Some musicians are content to slop out the same material again and again, spooning it into the drooling jaws of their unimaginative fans with so little variation that it becomes impossible to distinguish whether their latest record is a new release or just a remastered edition of an old album beefed up with some ‘bonus tracks’ (i.e. badly-recorded versions of the same mediocre songs). Other musicians are David Grubbs.
Inspired by the English post-punk of PiL and Gang of Four, Grubbs formed the mighty Kentuckian hardcore outfit Squirrel Bait aged just sixteen, a band whose members would go on to play in post-rock cornerstones like Slint and The For Carnation among others. Grubb moved onto the more experimental but still noisy Bastro, who incorporated keyboard instruments and musique concrète into their sound, and also briefly moonlighted in Codeine and Bitch Magnet.
His musical imagination spread even further with the transformation of Bastro into Gastr Del Sol, which translates, brilliantly, as “Stomach of the Sun”. With the eventual addition of the legendary Jim O’Rourke, the band saw Grubbs’ musical imagination expanding like never before, culminating in 1998’s incredible Camoufleur album. A surprisingly accessible melting pot of all their influences, it’s possibly the only album ever written that manages to incorporate steel of both the pedal and drum varieties without sounding ridiculous.

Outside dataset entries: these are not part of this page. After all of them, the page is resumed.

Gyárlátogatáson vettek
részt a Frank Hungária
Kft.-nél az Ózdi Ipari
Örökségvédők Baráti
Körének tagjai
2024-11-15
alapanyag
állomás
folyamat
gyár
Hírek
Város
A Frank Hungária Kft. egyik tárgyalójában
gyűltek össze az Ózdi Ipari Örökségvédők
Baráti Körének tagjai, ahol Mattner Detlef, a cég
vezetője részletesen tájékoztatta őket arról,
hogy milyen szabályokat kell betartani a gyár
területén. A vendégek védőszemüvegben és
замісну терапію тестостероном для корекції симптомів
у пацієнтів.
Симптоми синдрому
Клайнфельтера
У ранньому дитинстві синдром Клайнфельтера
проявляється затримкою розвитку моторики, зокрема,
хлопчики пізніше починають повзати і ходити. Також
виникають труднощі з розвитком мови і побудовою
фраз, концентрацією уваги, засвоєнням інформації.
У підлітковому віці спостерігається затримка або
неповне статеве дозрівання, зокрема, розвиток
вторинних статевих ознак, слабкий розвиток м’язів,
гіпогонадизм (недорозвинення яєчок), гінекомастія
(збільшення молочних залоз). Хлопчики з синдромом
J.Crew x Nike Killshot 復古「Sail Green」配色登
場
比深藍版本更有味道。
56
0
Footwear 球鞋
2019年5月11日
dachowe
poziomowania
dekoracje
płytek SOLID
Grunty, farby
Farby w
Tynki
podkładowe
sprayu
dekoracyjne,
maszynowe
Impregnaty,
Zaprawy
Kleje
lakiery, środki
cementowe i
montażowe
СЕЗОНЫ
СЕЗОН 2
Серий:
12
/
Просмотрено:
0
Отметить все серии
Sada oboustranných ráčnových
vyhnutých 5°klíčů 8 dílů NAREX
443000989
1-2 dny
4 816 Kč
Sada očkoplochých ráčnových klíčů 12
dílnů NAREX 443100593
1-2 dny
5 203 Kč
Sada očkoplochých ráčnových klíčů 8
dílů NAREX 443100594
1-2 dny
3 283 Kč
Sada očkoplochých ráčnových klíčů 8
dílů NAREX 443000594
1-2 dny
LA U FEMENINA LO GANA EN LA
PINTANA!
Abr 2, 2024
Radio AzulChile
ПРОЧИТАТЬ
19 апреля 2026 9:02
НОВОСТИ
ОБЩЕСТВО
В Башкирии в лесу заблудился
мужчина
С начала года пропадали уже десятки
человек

Since they disbanded Grubbs has released a plethora of solo records and collaborations, playing with artists as diverse as Matmos, Will Oldham and The Red Krayola, while developing an idiosyncratic playing style that has its roots in learning to play guitar the ‘wrong way round’, as he revealed in a recent interview: “I’m left handed but play right-handed, and I think that 90% of my focus as a player is in my left hand, and in the instrument’s intonation. It’s hard to explain, but I think my hands are more responsible for my sound than the gear I use”.
This week sees the release of his latest album on Drag City, ‘The Plain Where the Place Stood Still’, and as an entry point into his music it’s pretty perfect. Nowhere more so than on the spectacular title track, which conjures the enticing proposition of John Fahey sitting in with Australian jazz adventurers The Necks. In fact, you only wish it lasted as long as a Necks track, as it’s a song to completely lose yourself inside: an electric guitar riff takes you by the hand and leads you through the undergrowth, while C. Spencer Yeh’s violin flits around your ears like a manic flea.
Grubbs voice, which is somewhat less expressive than his musicianship, is only heard on four tracks, with I Started To Live When My Barber Died being the most enjoyable of four efforts thanks to playfully poetic lyrics like: “My favourite song went something like this: / “Well I started to live when my barber died / My hair grew curly, my sideburns wide” / That’s it / I just remember the two lines”.
Elsewhere the album is dominated by muscular riffs and mellow drones, often, such as on Abracadabrant and Super-Adequate, during the same piece. The latter’s title certainly does the song a disservice, as only the prefix is necessary for a track that could almost have come from Fugazi’s ‘Instrument’ soundtrack. There are also elements of (Smog) and Mice Parade on Ornamental Hermit, while the minimal tones and deft, skittering percussion on Third Salutation throb like the best headache you’ve ever had.
It’s a restless, exploratory album, from a restless, exploratory musician who merits investigation by anyone unfamiliar with his work. “The first groups that I loved were Kiss, the Who, the Beatles, the Rolling Stones,” he says, “but who wants to live in the past?”. Quite right. Face forward, and listen to David Grubbs.